A film sparkles, a sequel disappoints

A film sparkles, a sequel disappoints

Shaadi Ke Side Effects Hindi (U/A) ***Cast: Farhan Akhtar, Vidya Balan, Ila Arun, Ram Kapoor, Vir DasDirector: Saket Chaudhary

The USP of the original was an odd pair. Ditto the second, but not entirely. The people at the helm are same too. Even the characters are supposedly carried forward. And yet, when Pyaar turns to Shaadi, the side effects – the very premise of the original film – somehow get side-tracked. But you become engrossed in the protagonists' struggle with marital issues to notice.

True, that the question of how they keep it together is somewhat less appealing than the original: whether they end up together at all, but director Saket Chaudhary manages to keep his film afloat, thanks in no less measure to his actors.

For the fanboys of the original, missing is Rahul Bose’s shifty nervousness, which made every young suitor identify with Sid. Missing is Mallika Sherawat’s garrulous Trisha, who still managed to get us hooked. Missing is the counting of the side effects, which led to dollops of hilarity. And sorely missed are scenes like the score-keeping fight between the couple.

But look beyond them, and you have a well-executed story that many a married couple will identify with – at least in parts. We have a significantly more confident Sid (Farhan Akhtar), a somewhat “curvy” and polished Trisha (Vidya Balan), and a whole lot of spice.

As the film progresses, the condiments of this spicy concoction change: The two have a baby, struggle with parenthood, struggle to juggle duties. And that’s when an enviable “family man” (Ram Kapoor) delivers Sid the idea that eventually leads him through a tortuous road to the realisation of his family’s worth.

But within all that, the lead pair delivers some exchanges worthy of a marital manual, if ever a comprehensive one is compiled. Watch out for Trisha admonishing Sid for falling down “too loudly”, her “I want for you to want not to want to go” (or something similar) rant, and his struggle to understand what the infant wants. Sadly, all these are already part of the trailer, and there are not as many laughs otherwise.

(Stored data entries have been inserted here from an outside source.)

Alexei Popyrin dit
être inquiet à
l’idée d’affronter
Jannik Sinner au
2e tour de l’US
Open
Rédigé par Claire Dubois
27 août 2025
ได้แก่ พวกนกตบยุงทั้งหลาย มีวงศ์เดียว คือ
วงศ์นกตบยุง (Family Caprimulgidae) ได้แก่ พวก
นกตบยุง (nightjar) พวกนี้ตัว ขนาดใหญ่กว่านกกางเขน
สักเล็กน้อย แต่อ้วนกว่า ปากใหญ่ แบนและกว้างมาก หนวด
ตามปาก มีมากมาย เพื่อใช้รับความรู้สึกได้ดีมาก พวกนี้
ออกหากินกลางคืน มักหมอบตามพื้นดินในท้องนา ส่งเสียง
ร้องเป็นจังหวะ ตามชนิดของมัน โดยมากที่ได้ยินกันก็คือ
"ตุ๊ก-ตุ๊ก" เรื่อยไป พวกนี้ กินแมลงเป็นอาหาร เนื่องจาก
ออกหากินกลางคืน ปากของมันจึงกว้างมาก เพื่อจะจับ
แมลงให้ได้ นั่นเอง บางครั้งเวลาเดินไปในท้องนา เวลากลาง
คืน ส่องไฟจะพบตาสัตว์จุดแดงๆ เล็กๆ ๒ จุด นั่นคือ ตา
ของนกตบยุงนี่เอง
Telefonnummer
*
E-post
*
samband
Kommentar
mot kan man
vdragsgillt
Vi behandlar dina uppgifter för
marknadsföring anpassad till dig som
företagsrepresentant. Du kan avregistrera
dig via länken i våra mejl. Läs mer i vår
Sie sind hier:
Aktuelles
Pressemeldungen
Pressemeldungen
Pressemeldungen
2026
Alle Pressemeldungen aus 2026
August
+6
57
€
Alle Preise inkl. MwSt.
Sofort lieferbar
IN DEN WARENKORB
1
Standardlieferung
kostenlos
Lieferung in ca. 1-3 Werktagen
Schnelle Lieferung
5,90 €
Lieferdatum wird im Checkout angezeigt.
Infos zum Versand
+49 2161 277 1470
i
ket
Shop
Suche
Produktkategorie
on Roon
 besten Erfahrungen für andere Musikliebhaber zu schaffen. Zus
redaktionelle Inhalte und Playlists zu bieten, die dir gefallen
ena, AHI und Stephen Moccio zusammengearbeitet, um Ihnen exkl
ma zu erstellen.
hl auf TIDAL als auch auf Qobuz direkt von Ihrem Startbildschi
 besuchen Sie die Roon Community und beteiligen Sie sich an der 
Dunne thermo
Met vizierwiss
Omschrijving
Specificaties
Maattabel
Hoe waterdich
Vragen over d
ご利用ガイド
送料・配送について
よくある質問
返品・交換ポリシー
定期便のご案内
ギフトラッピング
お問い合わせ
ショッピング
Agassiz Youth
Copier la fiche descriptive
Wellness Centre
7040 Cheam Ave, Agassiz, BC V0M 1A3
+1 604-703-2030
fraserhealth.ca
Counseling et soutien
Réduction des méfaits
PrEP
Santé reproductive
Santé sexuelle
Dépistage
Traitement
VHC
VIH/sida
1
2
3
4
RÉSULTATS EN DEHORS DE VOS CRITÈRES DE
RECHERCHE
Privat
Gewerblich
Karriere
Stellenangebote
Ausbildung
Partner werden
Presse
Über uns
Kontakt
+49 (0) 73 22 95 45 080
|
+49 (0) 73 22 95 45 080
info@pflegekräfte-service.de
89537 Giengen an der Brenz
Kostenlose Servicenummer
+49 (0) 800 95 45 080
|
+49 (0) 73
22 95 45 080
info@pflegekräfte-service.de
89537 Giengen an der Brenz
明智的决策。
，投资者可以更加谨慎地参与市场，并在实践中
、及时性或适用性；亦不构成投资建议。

Adding spice are Vir Das as the quintessential bachelor, Ila Arun as the twisted-mind-but-well-meaning maid who prefers to be called “aunty”, and Purab Kohli in a pivotal role. The music isn’t all that exceptional. Even the follow-up to the “Pyaar Kar Ke Pachhtaya” seems somewhat laboured. Overall, Shaadi Ke Side Effects is a better-than-average film, despite a sense of inevitability that could have made it much more believable and real.